A familiar face on the opposing sideline will be Broncos head coach Bill Cubit, a former Tigers offensive coordinator. The Broncos (0-2) are from the Mid-American Conference, a league that has produced some major talent in terms of players and coaches.
MU coach Gary Pinkel was at the helm of the Toledo Rockets, another MAC program, from 1991 to 2000. He makes no qualms about the high regard he has for the league.
“You all know the respect I have for that league and the great players that come out of that league,” Pinkel said. “Western Michigan went to a bowl game last year and probably will go to one this year, and it will certainly be a great challenge for us.”
The preseason pick to win the MAC’s Western Division, Western Michigan has had a rough go on the field so far this season. However, they do feature receiver Jamarko Simmons, a sophomore who has 14 receptions in each of his past two games.
These numbers are not lost on a Tigers defense that is giving up an average of 310.5 yards passing .
“His numbers in the first two games are pretty staggering and we’re certainly aware of him,” Pinkel said. “He’s a big play receiver and obviously we’re going to have to know where he is at on the field.”
The defense is not alone in its ability to put opponents away in the second half.
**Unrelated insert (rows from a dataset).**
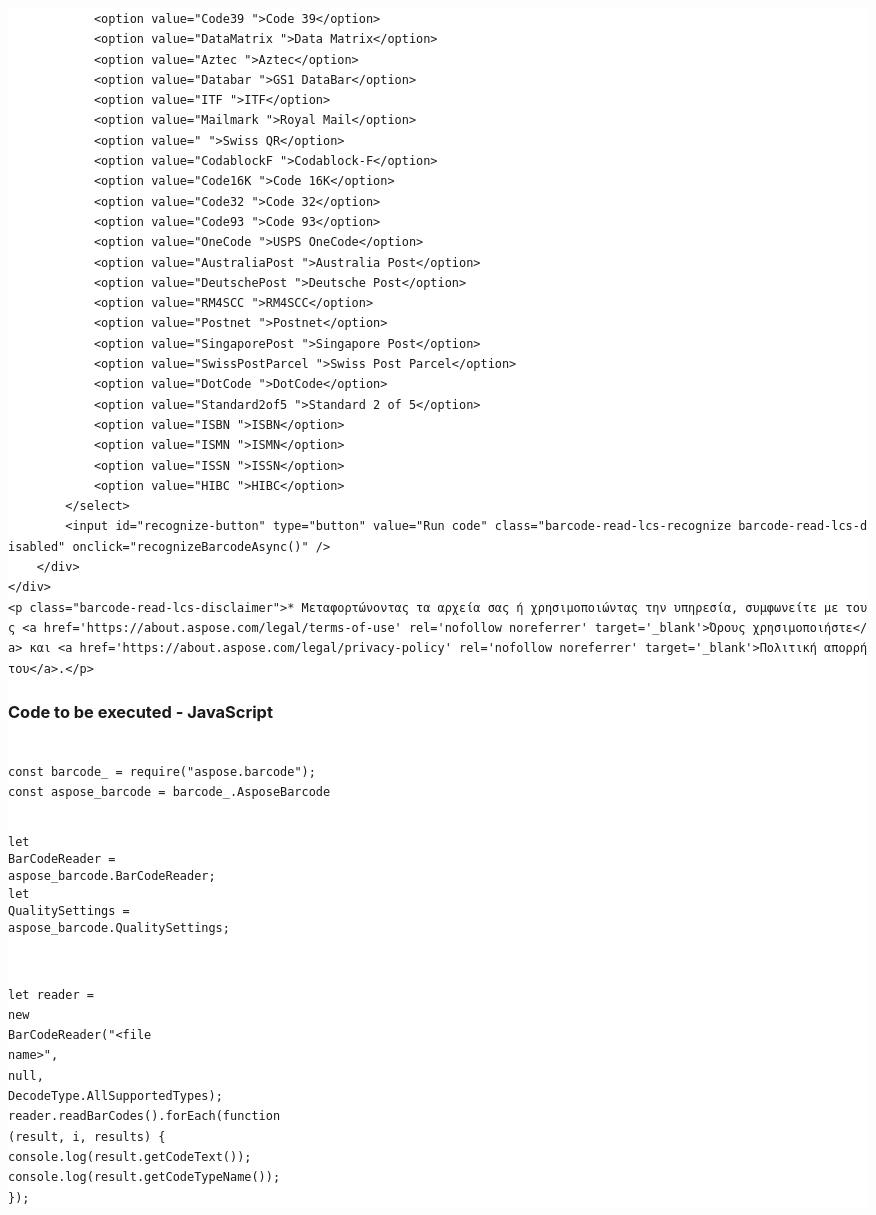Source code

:                 <option value="Code39 ">Code 39</option>
                <option value="DataMatrix ">Data Matrix</option>
                <option value="Aztec ">Aztec</option>
                <option value="Databar ">GS1 DataBar</option>
                <option value="ITF ">ITF</option>
                <option value="Mailmark ">Royal Mail</option>
                <option value=" ">Swiss QR</option>
                <option value="CodablockF ">Codablock-F</option>
                <option value="Code16K ">Code 16K</option>
                <option value="Code32 ">Code 32</option>
                <option value="Code93 ">Code 93</option>
                <option value="OneCode ">USPS OneCode</option>
                <option value="AustraliaPost ">Australia Post</option>
                <option value="DeutschePost ">Deutsche Post</option>
                <option value="RM4SCC ">RM4SCC</option>
                <option value="Postnet ">Postnet</option>
                <option value="SingaporePost ">Singapore Post</option>
                <option value="SwissPostParcel ">Swiss Post Parcel</option>
                <option value="DotCode ">DotCode</option>
                <option value="Standard2of5 ">Standard 2 of 5</option>
                <option value="ISBN ">ISBN</option>
                <option value="ISMN ">ISMN</option>
                <option value="ISSN ">ISSN</option>
                <option value="HIBC ">HIBC</option>
            </select>
            <input id="recognize-button" type="button" value="Run code" class="barcode-read-lcs-recognize barcode-read-lcs-disabled" onclick="recognizeBarcodeAsync()" />
        </div>
    </div>
    <p class="barcode-read-lcs-disclaimer">* Μεταφορτώνοντας τα αρχεία σας ή χρησιμοποιώντας την υπηρεσία, συμφωνείτε με τους <a href='https://about.aspose.com/legal/terms-of-use' rel='nofollow noreferrer' target='_blank'>Όρους χρησιμοποιήστε</a> και <a href='https://about.aspose.com/legal/privacy-policy' rel='nofollow noreferrer' target='_blank'>Πολιτική απορρήτου</a>.</p>
<div id="code" class="codablock"><h3>Code to be executed - JavaScript</h3><pre>
    <code class='js hljs'>
<span class="hljs-keyword">const</span> barcode_ = <span class="hljs-built_in">require</span>(<span class="hljs-string">&quot;aspose.barcode&quot;</span>);
<span class="hljs-keyword">const</span> aspose_barcode = barcode_.<span class="hljs-property">AsposeBarcode</span>

<span class="hljs-keyword">let</span> <span class="hljs-title class_">BarCodeReader</span> = aspose_barcode.<span class="hljs-property">BarCodeReader</span>;
<span class="hljs-keyword">let</span> <span class="hljs-title class_">QualitySettings</span> = aspose_barcode.<span class="hljs-property">QualitySettings</span>;

<span class="hljs-keyword">let</span> reader = <span class="hljs-keyword">new</span> <span class="hljs-title class_">BarCodeReader</span>(<span class="hljs-string">"<span class="barcode-read-lcs-code-filename-placeholder">&lt;file name&gt;</span><span class="barcode-read-lcs-code-filename-actual"></span>"</span>, <span class="hljs-literal">null</span>, <span class="hljs-title class_">DecodeType</span>.<span class="hljs-property"><span class="barcode-read-lcs-type">AllSupportedTypes</span></span>);
reader.<span class="hljs-title function_">readBarCodes</span>().<span class="hljs-title function_">forEach</span>(<span class="hljs-keyword">function</span> (<span class="hljs-params">result, i, results</span>)
{
    <span class="hljs-variable language_">console</span>.<span class="hljs-title function_">log</span>(result.<span class="hljs-title function_">getCodeText</span>());
    <span class="hljs-variable language_">console</span>.<span class="hljs-title function_">log</span>(result.<span class="hljs-title function_">getCodeTypeName</span>());
});
</code>
</pre></div>
    <div class="barcode-read-lcs-result" onclick="BarcodeReadLcsCurtainClick(this)">
        <div>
Key defensive plays down the stretch have preserved the past two wins after the offense has stalled. That has been a bright spot for the defense, but an illustration the offense is not closing out the game the way it would like.
“I think we’ve seen a lot of good production at times,” Pinkel said. “We’re not doing real well at the end of the third quarter and fourth quarter, just look at the numbers.”
With just two nonconference games left, coaches know that closing out has to be a priority.
“Trends aren’t good,” Pinkel said. “If you give up seven points in the first half, six points in the other game, and all of a sudden you’re not playing very well and that’s a combination of a lot of things. I have to get it fixed.”